For the best protection, create a safe sleep environment for your baby. Start with the ABC’s of Safe Sleep: babies should sleep ALONE, on their BACK, in a CRIB. The following guidelines from the American Academy of Pediatrics have been shown to reduce the risk of both suffocation and SIDS for babies under one year:
- Back to sleep, for every sleep. Babies should never be put to sleep on their tummy or side.
- Baby must always sleep on a firm surface, like a crib or bassinet with a tightly fitted sheet. Never on an adult bed, couch, chair or pillow – due to risk of suffocation and entrapment.
- Keep soft objects and loose bedding out of the crib. Remove blankets, pillows, bumpers, and toys. Dress your baby in a sleep sack or footed pajamas for warmth and safety.
- Room-share, but don’t bed-share. We all want our babies close by at night, but many have suffocated when sleeping next to a well-intentioned parent, sibling, or pet – don’t risk it. Enjoy cuddling with your baby when breastfeeding or awake, but return them to their own crib when it’s time to sleep.
- Breastfeed your baby for the best protection. Breastfeeding reduces the risk of SIDS and many other health problems, every bit helps.
- Offer a pacifier when putting baby down for sleep. Don’t force the pacifier, if your baby doesn’t want it. And when it falls out during sleep, there is no need to put it back in. Breastfeeding babies should wait until they are fully accustomed to nursing, around 3-4 weeks.
- Avoid overheating and overbundling. Dress your baby in light sleep clothing and keep the room at a temperature that is comfortable for an adult.

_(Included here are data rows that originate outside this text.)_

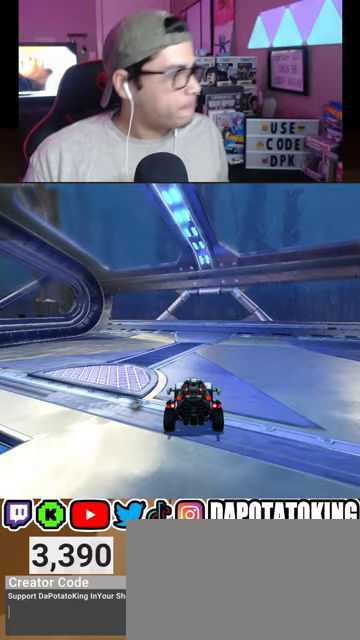
Gameplay with a controller (Xbox layout); each line is a JSON object with the inputs held at the frame after it. "events" lists button and stick changes between this image and that frame as [ms after this image, input, new state], when the widget could be followed in between.
{"buttons": ["R2"], "left_stick": "center", "right_stick": "center", "events": [[200, "R2", "down"]]}
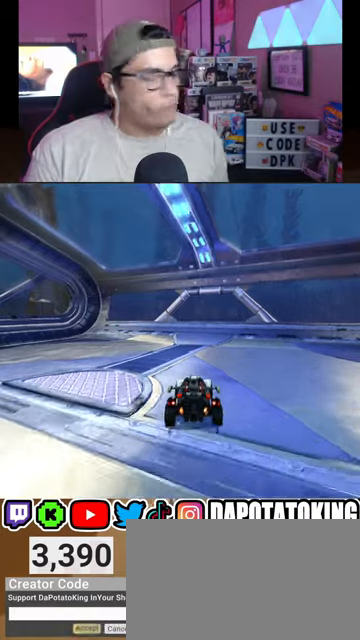
{"buttons": ["L1", "R2"], "left_stick": "left", "right_stick": "center", "events": [[67, "left_stick", "right"], [133, "left_stick", "center"], [267, "left_stick", "left"], [333, "L1", "down"]]}
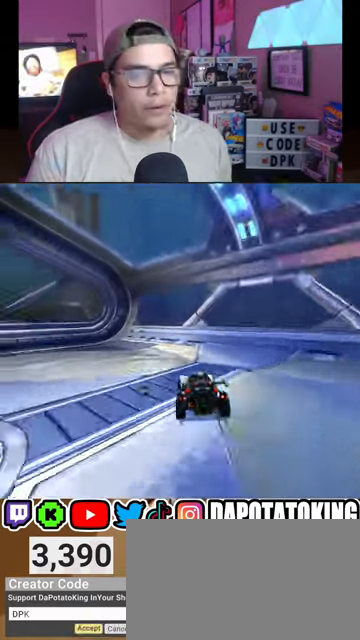
{"buttons": ["R2"], "left_stick": "left", "right_stick": "center", "events": [[300, "L1", "up"]]}
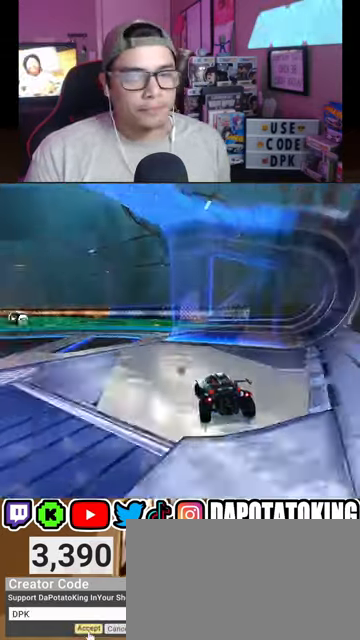
{"buttons": ["R2"], "left_stick": "center", "right_stick": "center", "events": [[67, "Y", "down"], [133, "left_stick", "down-left"], [200, "Y", "up"], [267, "left_stick", "center"]]}
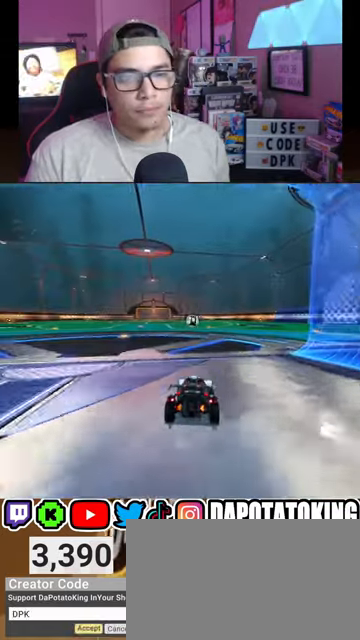
{"buttons": ["R2"], "left_stick": "center", "right_stick": "center", "events": []}
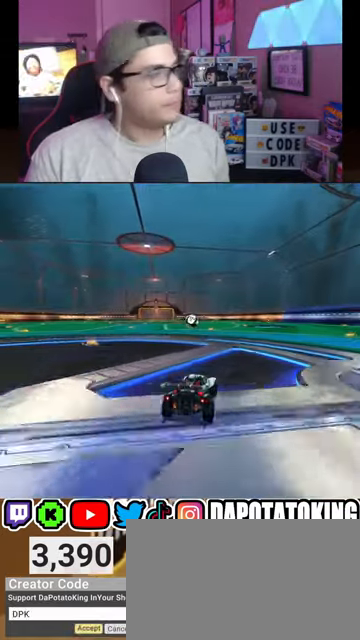
{"buttons": ["R2"], "left_stick": "center", "right_stick": "center", "events": [[200, "left_stick", "right"], [333, "left_stick", "center"]]}
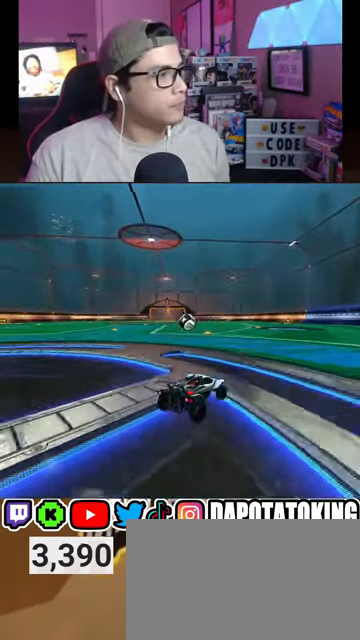
{"buttons": [], "left_stick": "center", "right_stick": "center", "events": [[167, "R2", "up"], [300, "L2", "down"], [433, "L2", "up"]]}
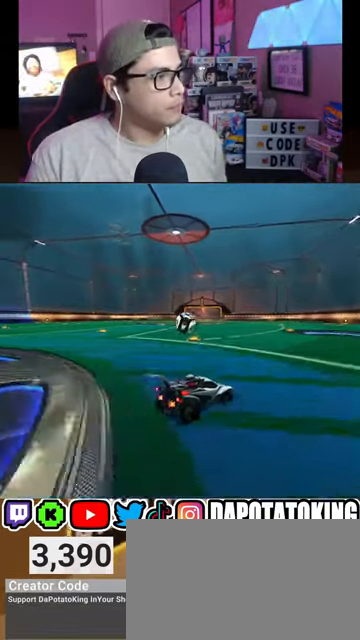
{"buttons": [], "left_stick": "center", "right_stick": "center", "events": []}
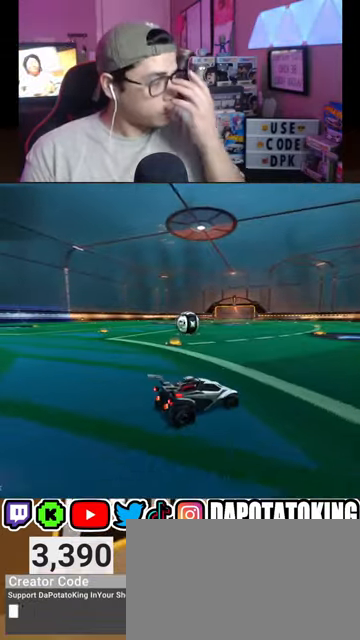
{"buttons": [], "left_stick": "center", "right_stick": "center", "events": []}
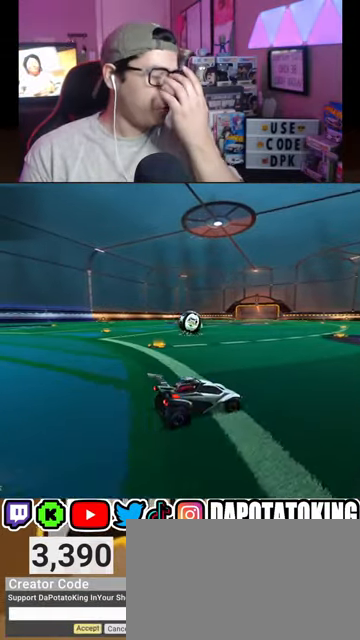
{"buttons": [], "left_stick": "center", "right_stick": "center", "events": []}
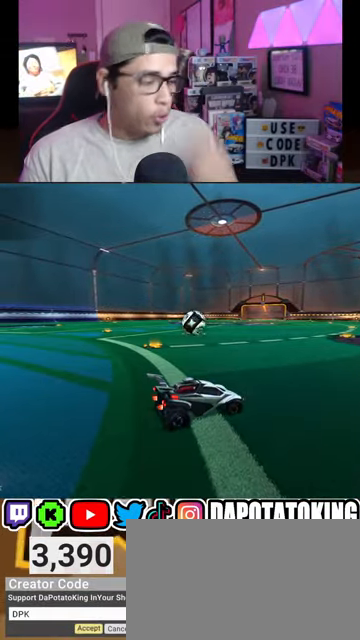
{"buttons": ["R2"], "left_stick": "down-left", "right_stick": "center", "events": [[267, "R2", "down"], [367, "left_stick", "down-left"]]}
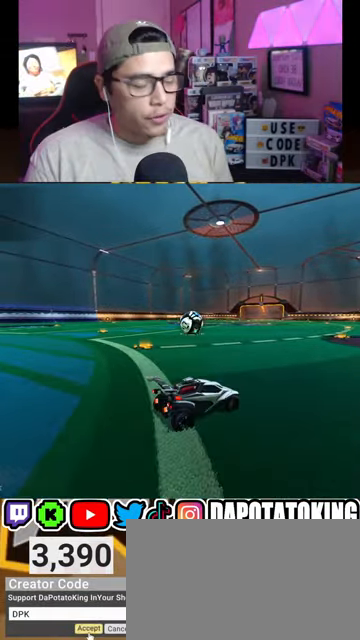
{"buttons": ["R2"], "left_stick": "center", "right_stick": "center", "events": [[67, "left_stick", "center"], [233, "left_stick", "left"], [433, "left_stick", "center"]]}
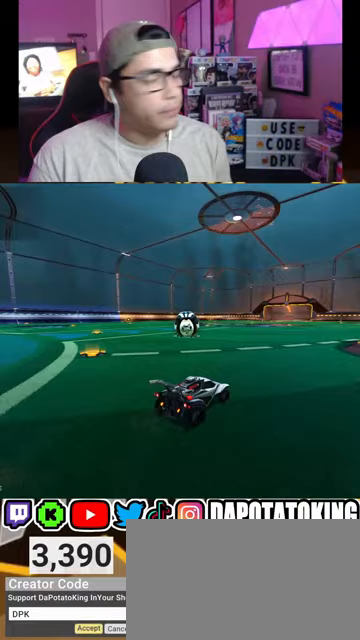
{"buttons": ["R2"], "left_stick": "down-left", "right_stick": "center", "events": [[67, "left_stick", "left"], [200, "left_stick", "center"], [433, "left_stick", "down-left"]]}
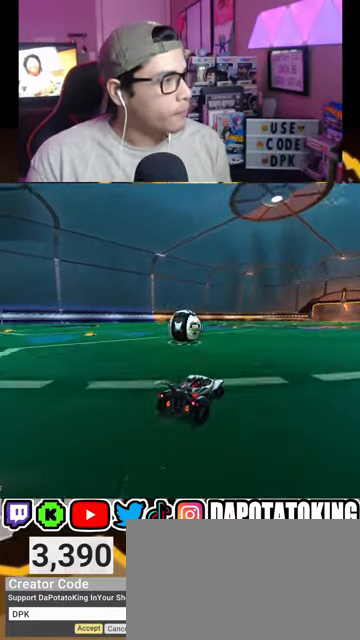
{"buttons": [], "left_stick": "center", "right_stick": "center", "events": [[100, "left_stick", "center"], [333, "L2", "down"], [333, "R2", "up"], [367, "left_stick", "left"], [500, "L2", "up"], [500, "left_stick", "center"]]}
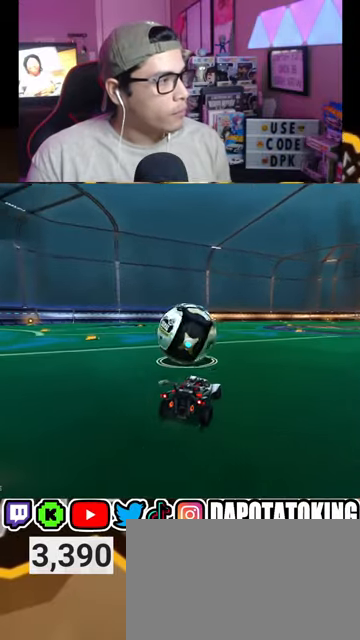
{"buttons": ["R2"], "left_stick": "right", "right_stick": "center", "events": [[67, "R2", "down"], [133, "left_stick", "left"], [233, "R2", "up"], [467, "R2", "down"], [500, "left_stick", "right"]]}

- Keep your baby’s environment smoke-free. For help quitting, go to www.smokefree.gov
- Avoid alcohol and illicit drug use during and after pregnancy. Both increase your child’s risk of SIDS.
- Avoid devices marketed to reduce SIDS, including wedges, positioners, special sleep surfaces, and home monitoring equipment. There is no evidence that they are safe or effective.
- Encourage supervised “tummy time” when baby is awake. This will help to strengthen your child’s upper body, and minimize flattening on the back of the head.
- Keep up-to-date on your child’s immunizations.